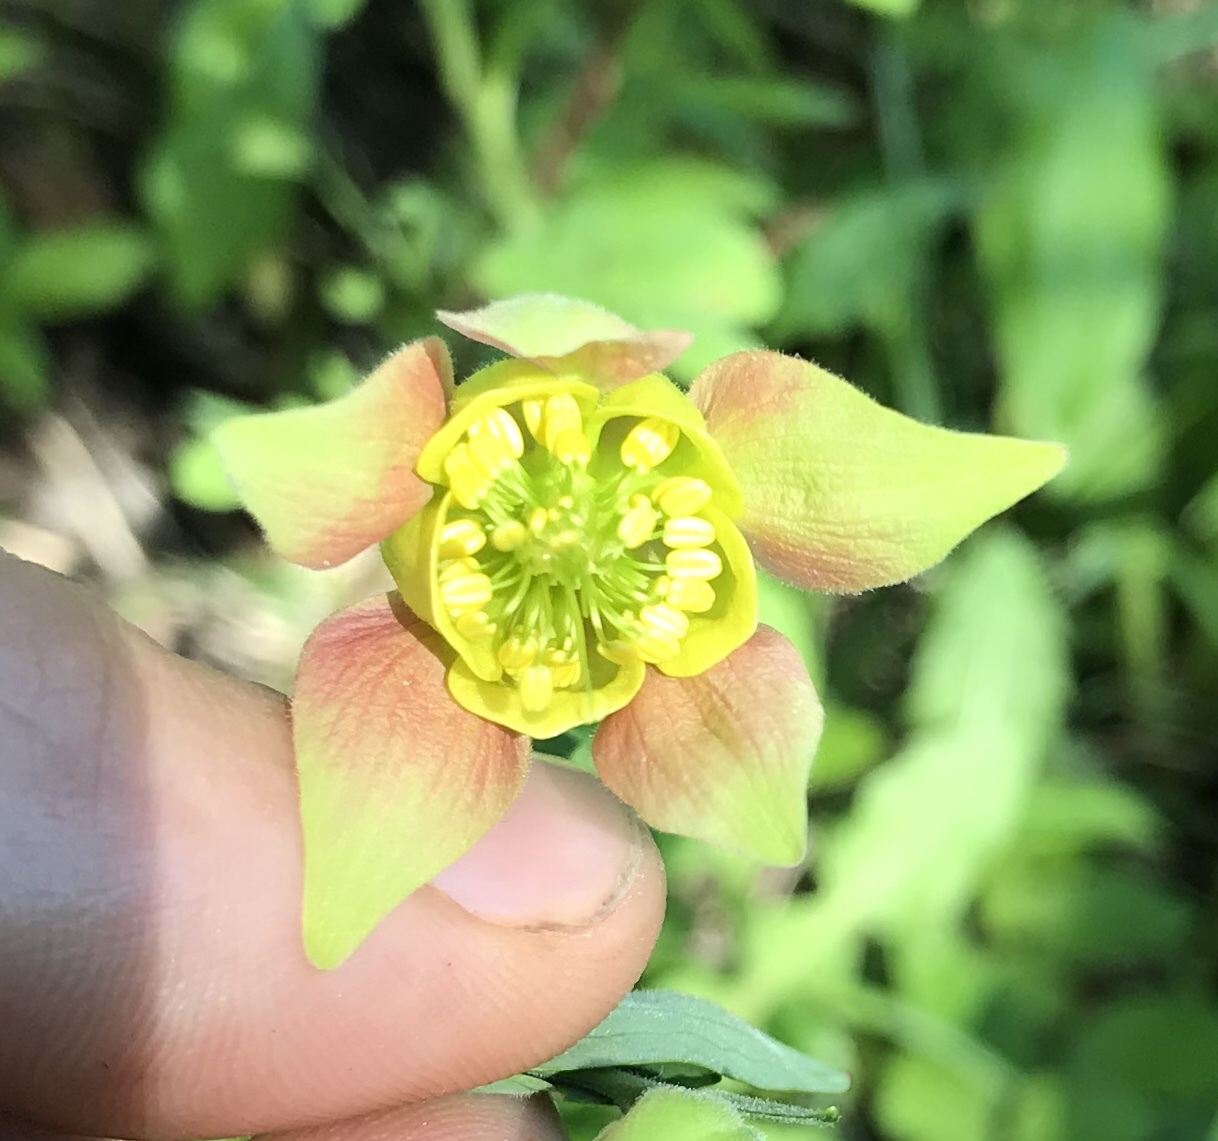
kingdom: Plantae
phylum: Tracheophyta
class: Magnoliopsida
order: Ranunculales
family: Ranunculaceae
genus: Aquilegia
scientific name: Aquilegia flavescens
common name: Yellow columbine
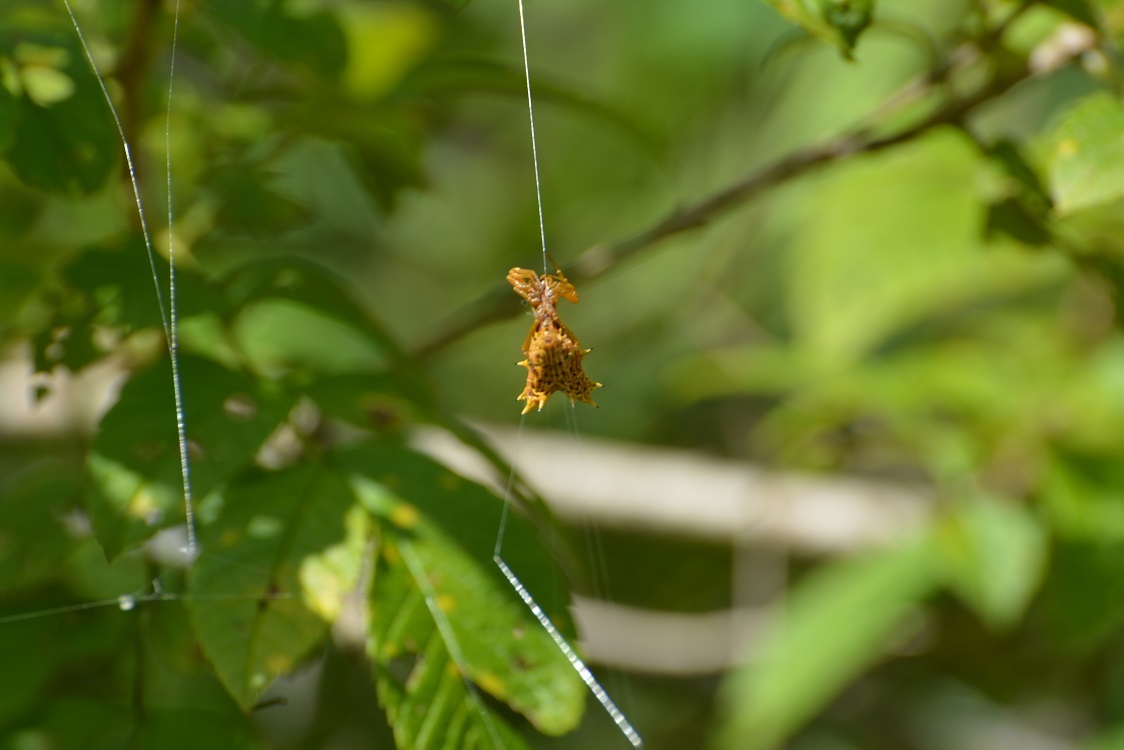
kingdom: Animalia
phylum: Arthropoda
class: Arachnida
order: Araneae
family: Araneidae
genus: Micrathena
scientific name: Micrathena gracilis
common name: Orb weavers
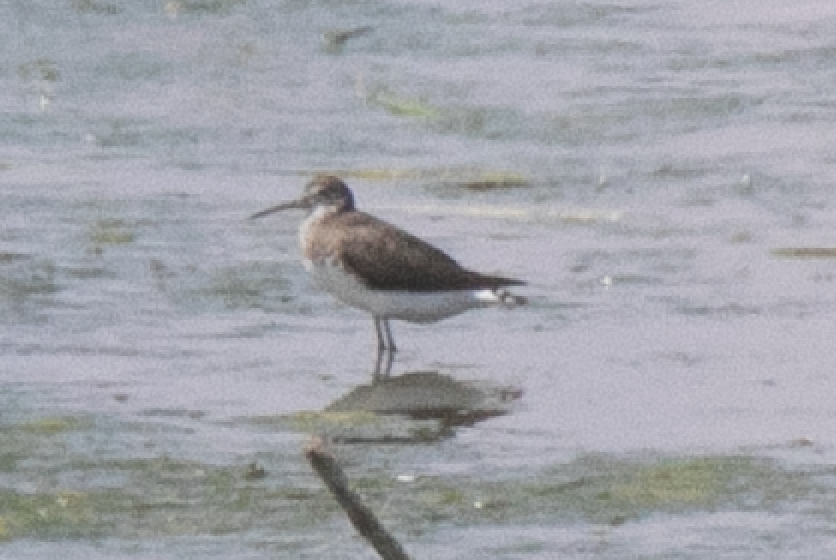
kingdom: Animalia
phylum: Chordata
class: Aves
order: Charadriiformes
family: Scolopacidae
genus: Tringa
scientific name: Tringa ochropus
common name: Green sandpiper
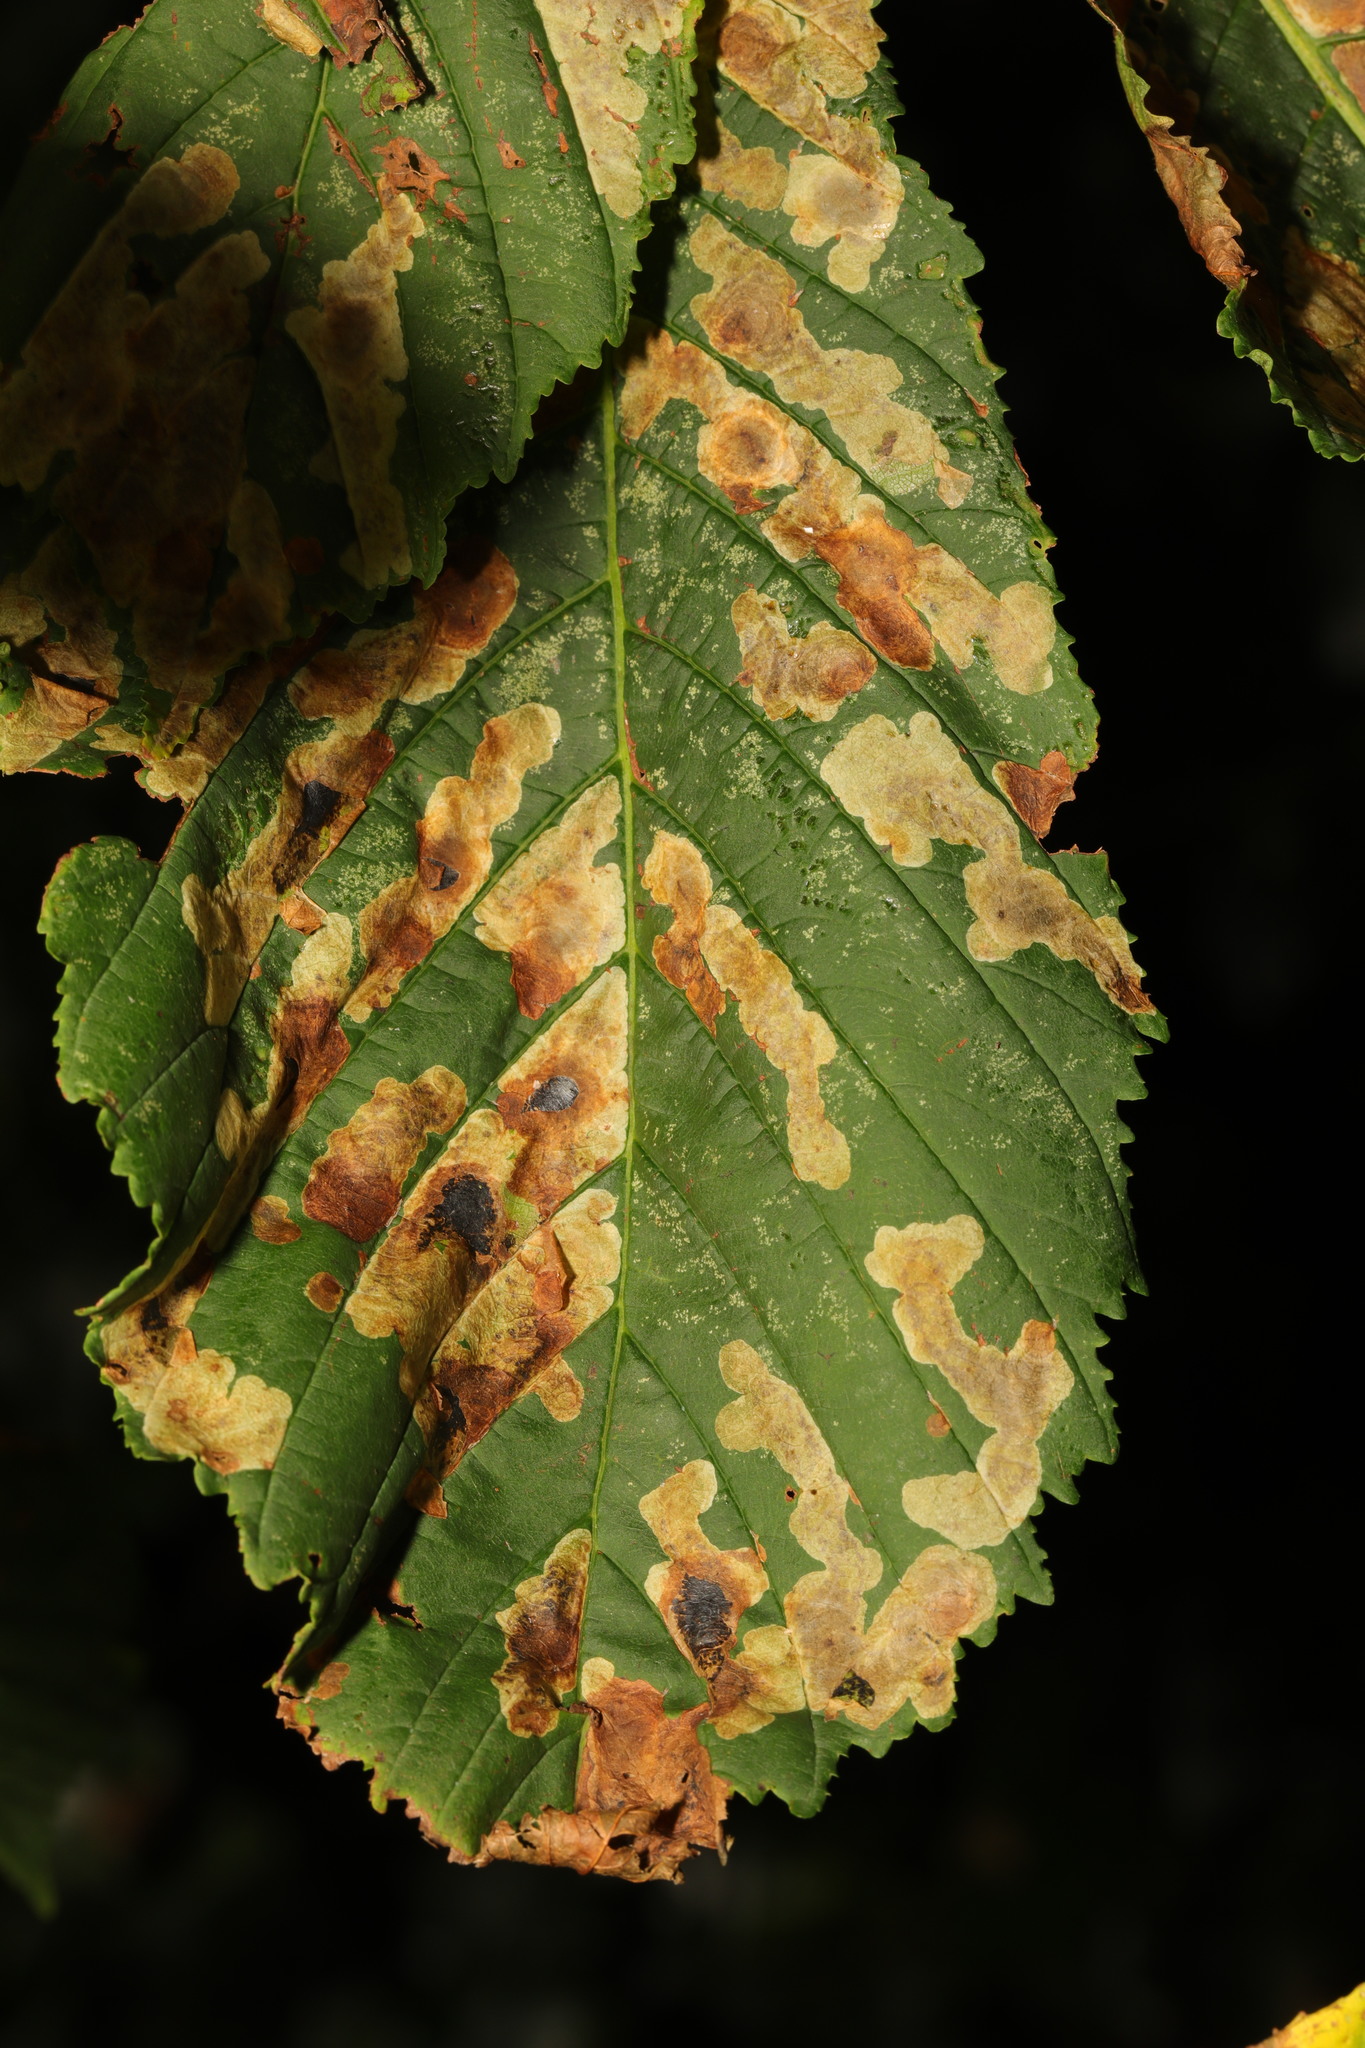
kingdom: Animalia
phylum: Arthropoda
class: Insecta
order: Lepidoptera
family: Gracillariidae
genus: Cameraria
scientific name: Cameraria ohridella
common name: Horse-chestnut leaf-miner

* * *

Rewrite all of the material above, putting "vernacular name" wherever "common name" appears and changing nothing else. Leave the pictures out.

kingdom: Plantae
phylum: Tracheophyta
class: Magnoliopsida
order: Ranunculales
family: Ranunculaceae
genus: Aquilegia
scientific name: Aquilegia flavescens
vernacular name: Yellow columbine
kingdom: Animalia
phylum: Arthropoda
class: Arachnida
order: Araneae
family: Araneidae
genus: Micrathena
scientific name: Micrathena gracilis
vernacular name: Orb weavers
kingdom: Animalia
phylum: Chordata
class: Aves
order: Charadriiformes
family: Scolopacidae
genus: Tringa
scientific name: Tringa ochropus
vernacular name: Green sandpiper
kingdom: Animalia
phylum: Arthropoda
class: Insecta
order: Lepidoptera
family: Gracillariidae
genus: Cameraria
scientific name: Cameraria ohridella
vernacular name: Horse-chestnut leaf-miner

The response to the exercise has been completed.